# chimney crown



## Halron (Apr 6, 2007)

I have leakage from chimney. Two roofing companies say it is from a cracked chimney crown. The first said that all of the cracked pieces of the crown had to be removed along with the old mortar - then a new pliable crown seal applied. The second company said all that was required was to apply the pliable crown seal. A lot of money is involved whether we go with the first recommendation or the second. Any thoughts about what we should do? Many thanks
Hal G.


----------



## concretemasonry (Oct 10, 2006)

Are you sure you are describing the repairs accurately.

Do you have a masonry crown applied to the chimney material or do you have a cast concrete unit that is placed on top of the chimney?

There would be a difference whether ot not you removed the crown or not, but that should not be big $s (a lot of money) in comparison to the cost of getting someone out to do it. - What are the costs?

If it was cracked. I would replace the crown.
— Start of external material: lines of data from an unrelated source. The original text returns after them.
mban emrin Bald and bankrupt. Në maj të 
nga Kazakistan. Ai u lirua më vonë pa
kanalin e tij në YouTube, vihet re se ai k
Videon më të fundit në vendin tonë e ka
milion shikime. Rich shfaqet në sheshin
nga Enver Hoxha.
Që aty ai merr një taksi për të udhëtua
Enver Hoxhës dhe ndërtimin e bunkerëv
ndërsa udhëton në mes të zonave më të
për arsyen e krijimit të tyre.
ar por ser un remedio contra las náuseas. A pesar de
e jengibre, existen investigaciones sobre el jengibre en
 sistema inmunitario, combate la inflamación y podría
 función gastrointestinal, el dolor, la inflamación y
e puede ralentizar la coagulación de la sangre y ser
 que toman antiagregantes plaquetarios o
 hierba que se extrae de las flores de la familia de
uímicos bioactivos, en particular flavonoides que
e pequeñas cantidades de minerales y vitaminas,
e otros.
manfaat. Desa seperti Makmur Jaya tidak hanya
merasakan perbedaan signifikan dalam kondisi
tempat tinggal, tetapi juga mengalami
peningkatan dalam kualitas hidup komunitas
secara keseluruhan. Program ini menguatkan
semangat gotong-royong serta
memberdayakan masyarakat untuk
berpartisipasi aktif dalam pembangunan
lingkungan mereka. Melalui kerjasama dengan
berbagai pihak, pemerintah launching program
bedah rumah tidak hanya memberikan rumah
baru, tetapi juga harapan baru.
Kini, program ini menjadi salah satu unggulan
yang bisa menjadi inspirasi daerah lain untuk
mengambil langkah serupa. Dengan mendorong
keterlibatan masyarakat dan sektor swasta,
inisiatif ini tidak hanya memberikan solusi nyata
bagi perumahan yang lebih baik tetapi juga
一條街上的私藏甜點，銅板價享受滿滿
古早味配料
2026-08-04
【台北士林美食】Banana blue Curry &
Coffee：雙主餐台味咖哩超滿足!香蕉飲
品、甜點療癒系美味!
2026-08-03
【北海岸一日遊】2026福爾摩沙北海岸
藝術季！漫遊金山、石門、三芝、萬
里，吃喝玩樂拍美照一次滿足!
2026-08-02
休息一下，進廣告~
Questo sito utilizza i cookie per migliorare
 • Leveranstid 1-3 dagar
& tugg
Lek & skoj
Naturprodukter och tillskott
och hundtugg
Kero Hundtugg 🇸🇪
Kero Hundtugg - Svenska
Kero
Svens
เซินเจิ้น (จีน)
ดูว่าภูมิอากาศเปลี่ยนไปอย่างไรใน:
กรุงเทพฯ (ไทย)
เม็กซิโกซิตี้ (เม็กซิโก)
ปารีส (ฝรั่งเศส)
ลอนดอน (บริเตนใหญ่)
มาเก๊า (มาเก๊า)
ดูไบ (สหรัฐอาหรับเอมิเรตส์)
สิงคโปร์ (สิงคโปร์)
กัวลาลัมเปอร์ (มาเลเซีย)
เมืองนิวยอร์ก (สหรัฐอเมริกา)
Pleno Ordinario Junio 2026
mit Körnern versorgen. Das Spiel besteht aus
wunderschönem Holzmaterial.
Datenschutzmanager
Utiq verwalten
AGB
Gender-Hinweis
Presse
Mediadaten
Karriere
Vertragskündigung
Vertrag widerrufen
Either way you have to seal the joint between the crown and the flues.


----------



## Halron (Apr 6, 2007)

Thanks. I was reporting the chimney crown problem incorrctly. I have talked further with the two roofing contractors. The crown does not need to be replaced. The seal on the crown is cracked. One contractor says that all of the cracks in the seal and much of the old seal should be replaced and chipped out. This would require about four man hours. Then replaced with a flexible seal. The second contractor says it is not necessary to remove any of the old seal. He wants to simply add a flexible seal over the top. This second method is of course less expensive. But would I be risking future leakage if we went with this proposal? Thanks


----------